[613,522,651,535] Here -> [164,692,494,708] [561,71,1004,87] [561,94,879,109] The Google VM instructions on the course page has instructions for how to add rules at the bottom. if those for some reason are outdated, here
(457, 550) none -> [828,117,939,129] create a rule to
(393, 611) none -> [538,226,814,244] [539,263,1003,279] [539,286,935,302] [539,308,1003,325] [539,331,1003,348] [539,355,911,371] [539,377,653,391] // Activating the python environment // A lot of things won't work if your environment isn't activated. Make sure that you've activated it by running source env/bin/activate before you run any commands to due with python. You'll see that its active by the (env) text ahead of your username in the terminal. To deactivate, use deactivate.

##########

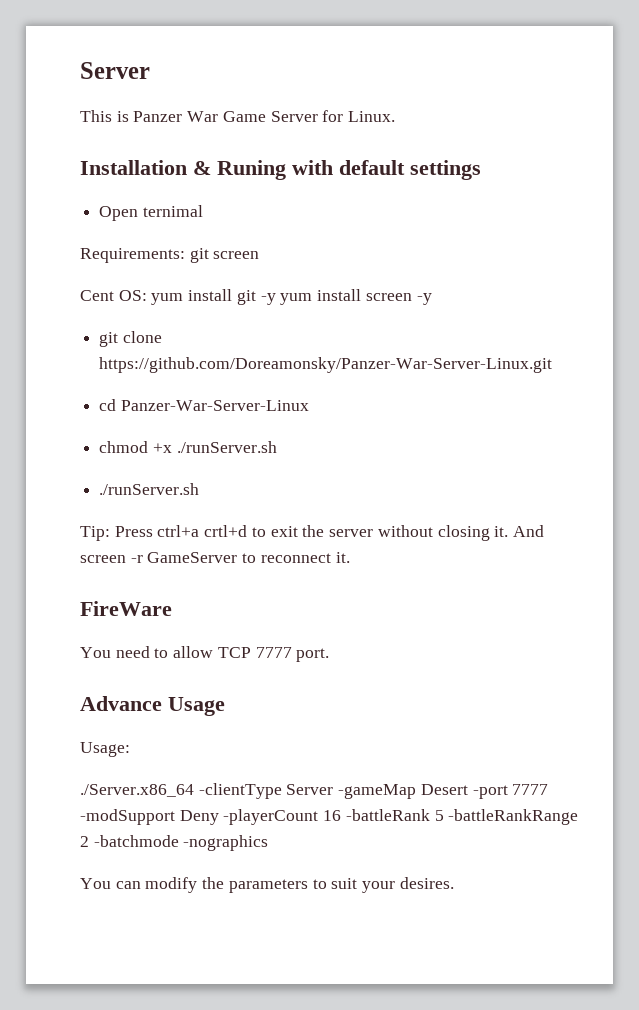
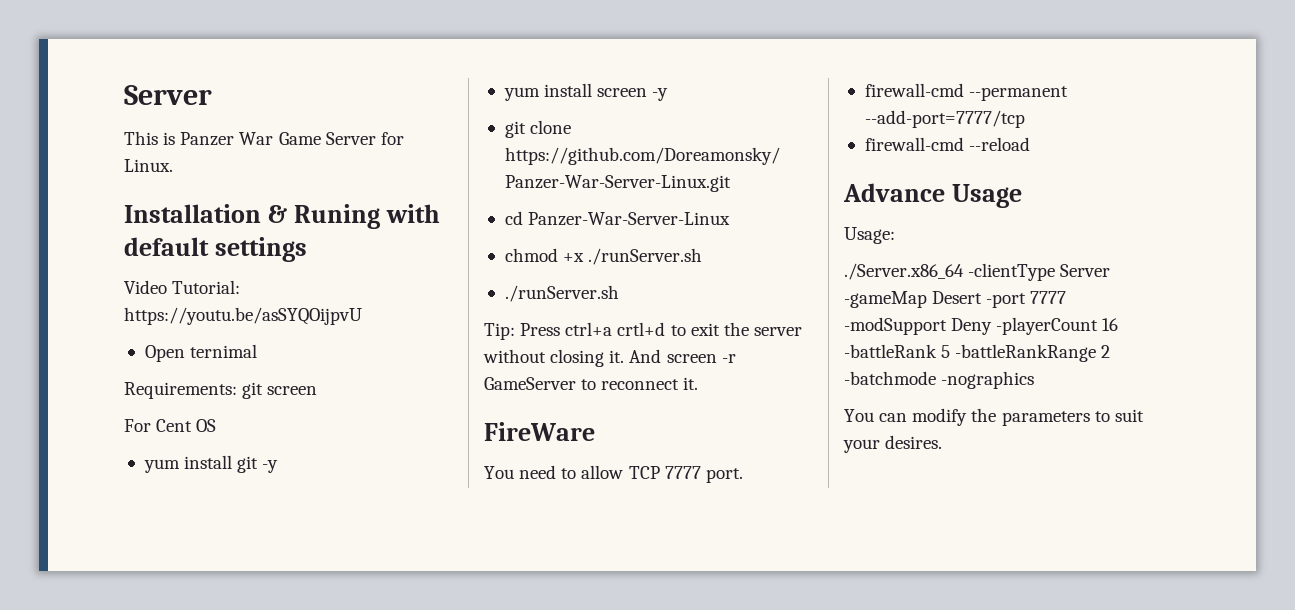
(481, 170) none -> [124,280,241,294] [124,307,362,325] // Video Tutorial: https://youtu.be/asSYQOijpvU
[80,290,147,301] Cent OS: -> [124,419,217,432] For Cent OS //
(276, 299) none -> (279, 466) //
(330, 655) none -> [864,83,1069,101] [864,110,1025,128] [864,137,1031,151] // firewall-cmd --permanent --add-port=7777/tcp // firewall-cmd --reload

##########

WHAT IS EXPECTED
From the listing above, return the lines starting at the one with "(276, 299) none -> (279, 466) //" and ending at the one with "(330, 655) none", both kept, exactly as they appear and nothing more.

TASK OUTPUT
(276, 299) none -> (279, 466) //
(330, 655) none -> [864,83,1069,101] [864,110,1025,128] [864,137,1031,151] // firewall-cmd --permanent --add-port=7777/tcp // firewall-cmd --reload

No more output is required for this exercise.